People were taking the music anyway. I feel like we’re controlling the message a lot more. The interesting thing is one of the first times we did this was with “Manifest” from Karsh [Kale]‘s last record. We were still up in the air about it. We ended up giving it away, and “Manifest” ended up becoming the number one paid downloaded track from that record. Clearly what happened was that by getting it out there it was coming back as people buying it as well. The challenge is getting it to people’s ears. Once it’s out there, they will seek it out.
Of course, there is a flip side to this story.
When the label and the artist agree to give away a track, that’s one thing. When a music blog is occasionally giving away a track and people are getting exposed to artists, that’s one thing. When there’s students at colleges and people around the country setting up file-sharing services, where they’re giving away thousands of free downloads, that’s not fair. I am very concerned that the next generation feels that because they can get music for free they should, and feel justified doing so. If nobody pays for eclectic music—this is never going to put Eminem and Kelly Clarkson out of business—this sort of mentality will put Karsh Kale and Ojos de Brujo out of business. We have to survive on the goodwill and honesty of our consumer base. I don’t care if the consumer pays a fair fee every few months, or on a song-by-song basis, but I do care about the artists being compensated for their craft. I don’t believe in a utopian society where everyone should get music for free, because that’s going to stop creative musicians from doing it.
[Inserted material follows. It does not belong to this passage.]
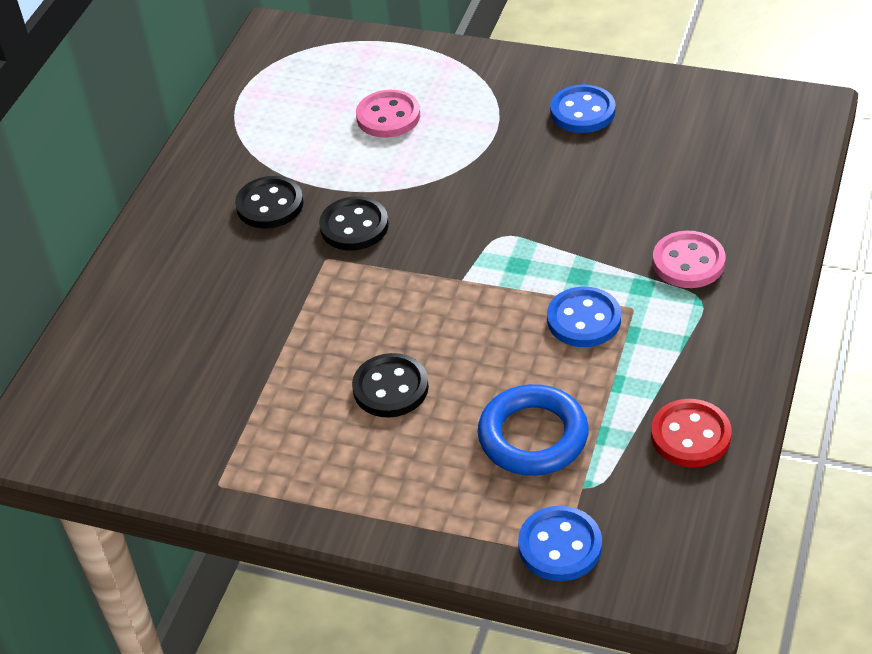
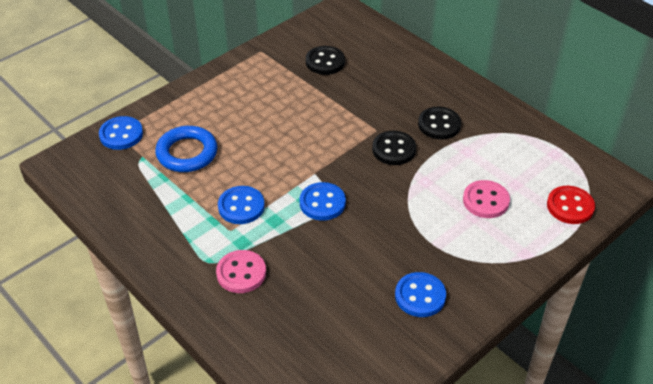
camera: 115 degrees right, 0 degrees up
(390, 388) = (264, 119): black button -> black button (325, 62)
(510, 247) = (322, 203): none -> blue button
(690, 435) = (129, 207): red button -> red button (570, 206)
With the focus and digital buying power so spread out, it seems like you’re going to be spending more money in accounting fees
It used to be that we got one big check each month from our distributor, and a couple little checks from licensing to compilations and such. And we survived on that one big check. Now that physical retail is so deeply damaged, we survive on lots and lots of small checks. We get one from Sound Exchange every month, which monitors airplay and Internet dealings. We get another from iTunes, the eMusic check every quarter, and licensing for films and TV—that’s a huge part of business. Quite frankly that’s kept us in business some months. Six months down the line there will be something else, and then six months after that. It’s our job to find those things and target them as they happen.